[REF NO.] UBP-T00324H

[Intended use]

Ultrassay EML4-ALK Fusion Gene mutation detection kit is used for in vitro qualitative detection of 12 mutations of EML4-ALK fusion gene in human non-small cell lung cancer patients(Table 1). The test results of the kit are for clinical reference only and should not be used as the only basis for individualized treatment of patients. Clinicians should make comprehensive judgments on the test results based on factors such as the patient’s condition, drug indications, treatment response, and other laboratory test indicators.
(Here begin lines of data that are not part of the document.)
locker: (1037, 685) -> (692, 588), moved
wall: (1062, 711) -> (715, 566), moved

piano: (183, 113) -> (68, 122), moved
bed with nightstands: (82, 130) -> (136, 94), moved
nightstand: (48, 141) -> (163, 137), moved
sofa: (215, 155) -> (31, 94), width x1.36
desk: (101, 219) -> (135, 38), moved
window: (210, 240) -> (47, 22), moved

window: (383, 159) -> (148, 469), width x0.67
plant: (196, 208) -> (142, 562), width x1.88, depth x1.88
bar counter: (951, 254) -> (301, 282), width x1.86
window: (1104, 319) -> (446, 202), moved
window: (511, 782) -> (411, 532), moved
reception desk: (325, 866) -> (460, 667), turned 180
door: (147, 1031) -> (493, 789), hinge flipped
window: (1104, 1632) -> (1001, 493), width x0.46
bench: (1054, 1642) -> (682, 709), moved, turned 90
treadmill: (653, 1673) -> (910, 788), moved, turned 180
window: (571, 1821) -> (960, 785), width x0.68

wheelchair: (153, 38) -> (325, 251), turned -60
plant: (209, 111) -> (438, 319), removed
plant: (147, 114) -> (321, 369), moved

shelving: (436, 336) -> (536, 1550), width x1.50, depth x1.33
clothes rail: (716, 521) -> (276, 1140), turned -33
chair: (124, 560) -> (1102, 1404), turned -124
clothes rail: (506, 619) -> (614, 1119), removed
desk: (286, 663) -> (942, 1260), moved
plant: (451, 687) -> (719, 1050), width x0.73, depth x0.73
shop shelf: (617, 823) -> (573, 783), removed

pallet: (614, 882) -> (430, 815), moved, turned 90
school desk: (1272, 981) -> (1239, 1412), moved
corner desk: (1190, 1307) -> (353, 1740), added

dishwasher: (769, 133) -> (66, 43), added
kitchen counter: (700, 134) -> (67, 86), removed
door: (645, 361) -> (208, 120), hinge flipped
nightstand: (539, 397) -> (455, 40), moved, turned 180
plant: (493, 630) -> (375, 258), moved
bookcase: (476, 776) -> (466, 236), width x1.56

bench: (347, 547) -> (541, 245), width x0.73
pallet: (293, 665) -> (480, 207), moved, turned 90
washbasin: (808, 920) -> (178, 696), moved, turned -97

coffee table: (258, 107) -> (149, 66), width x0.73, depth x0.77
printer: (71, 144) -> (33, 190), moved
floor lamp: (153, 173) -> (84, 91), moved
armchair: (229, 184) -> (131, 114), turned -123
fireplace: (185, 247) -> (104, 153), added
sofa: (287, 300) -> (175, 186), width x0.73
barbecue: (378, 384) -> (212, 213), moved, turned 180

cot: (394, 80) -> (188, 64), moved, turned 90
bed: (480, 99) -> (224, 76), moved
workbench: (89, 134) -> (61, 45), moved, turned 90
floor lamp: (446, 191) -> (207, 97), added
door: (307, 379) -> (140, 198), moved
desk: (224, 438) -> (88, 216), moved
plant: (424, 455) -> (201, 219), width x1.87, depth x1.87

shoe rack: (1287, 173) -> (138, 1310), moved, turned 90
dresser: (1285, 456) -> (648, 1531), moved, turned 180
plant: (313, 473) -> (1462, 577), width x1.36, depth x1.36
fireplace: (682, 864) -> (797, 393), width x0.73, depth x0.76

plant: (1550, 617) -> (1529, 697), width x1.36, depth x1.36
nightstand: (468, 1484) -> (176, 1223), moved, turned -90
Lung cancer is the most common malignant tumor worldwide, of which 80-85% of cases are non-small cell lung cancer (NSCLC). The gene fusion of echinoderm microtubule-associated protein-like 4(EML4) and anaplastic lymphoma kinase (ALK) is a novel target of NSCLC. EML4 and ALK are located in the P21 and P23 bands of human chromosome 2,with about 12.7 million base pairs therebetween[1], At least 20 fusion variants have been discovered so far, among which the 12 fusion mutants in Table 1 are the most common. The most common is mutant 1(E13;A20), followed by mutants 3a and 3b(E6;A20), accounting for 33% and 29% of NSCLC patients with the EML4-ALK fusion gene, respectively[2].ALK inhibitors represented by crizotinib are small-molecule targeted drugs developed for the fusion mutations of ALK gene,which inhibit the activity of ALK tyrosine kinase region and block its downstream abnormal signaling pathway, thereby inhibiting the growth of tumor cells and achieving targeted therapy of tumors [3]. Clinical studies have shown that crizotinib has an effective rate of more than 61% in patients with EML4-ALK fusion mutations, while it has almost no effect on patients with wild-type [4]. Therefore, detection of EML4-ALK fusion mutations is the premise and basis for guiding the use of crizotinib and other ALK inhibitors. This kit is used to guide the use of ALK inhibitors, and provide basis for the individualized medicine of NSCLC patients.

[Principles]

This kit uses Taqman fluorescent probe method to design specific primers and probes for fluorescence detection for 12 fusion mutations of EML4-ALK fusion gene and internal reference gene target sequences. The specific probes are labeled with FAM fluorophore (12 fusion mutations) and HEX(VIC) fluorophore (internal reference) at 5′,and labeled with BHQ1 quencher group at 3′. The extracted RNA is reversely transcribed into cDNA.During the PCR amplification, specific primers and probes bind to their respective target sequences. When Taq enzyme encounters the probes bound to the target sequence, it exerts the function of 5’end exonuclease to separate the reporter fluorophore from the quencher group, so that the fluorescence monitoring system can receive the fluorescent signal, that is, every time a DNA strand is amplified, a fluorescent molecule is formed, which realizes the complete synchronization of the accumulation of fluorescent signals and the formation of PCR products. The qualitative detection of 12 fusion mutations in the sample and the detection of internal reference are achieved through two reaction solutions.

The internal reference gene is selected to be the commonly used housekeeping gene β-actin.As a quality control for reagents, RNA quality, and the operation itself, even if the RNA is degraded, the effective amount of RNA in the system can be truly reflected through the internal reference.

[Applicable Instrument] 

Ultrassay XP96 Real Time qPCR System, Applied Biosystems 7500 Real-Time PCR Systems, Applied Biosystems 7500 Fast Real-Time PCR Systems, SLAN®-96P Real-Time PCR Systems, QuantStudio™5 Real-Time PCR Systems, LightCycler® 480 Real-Time PCR system, BioRad CFX96 Real- Time PCR System, BioRad CFX Opus 96 Real-Time PCR System

[Specimen requirement]

This kit is suitable for the detection of RNA extracted from paraffin-embedded pathological tssue samples.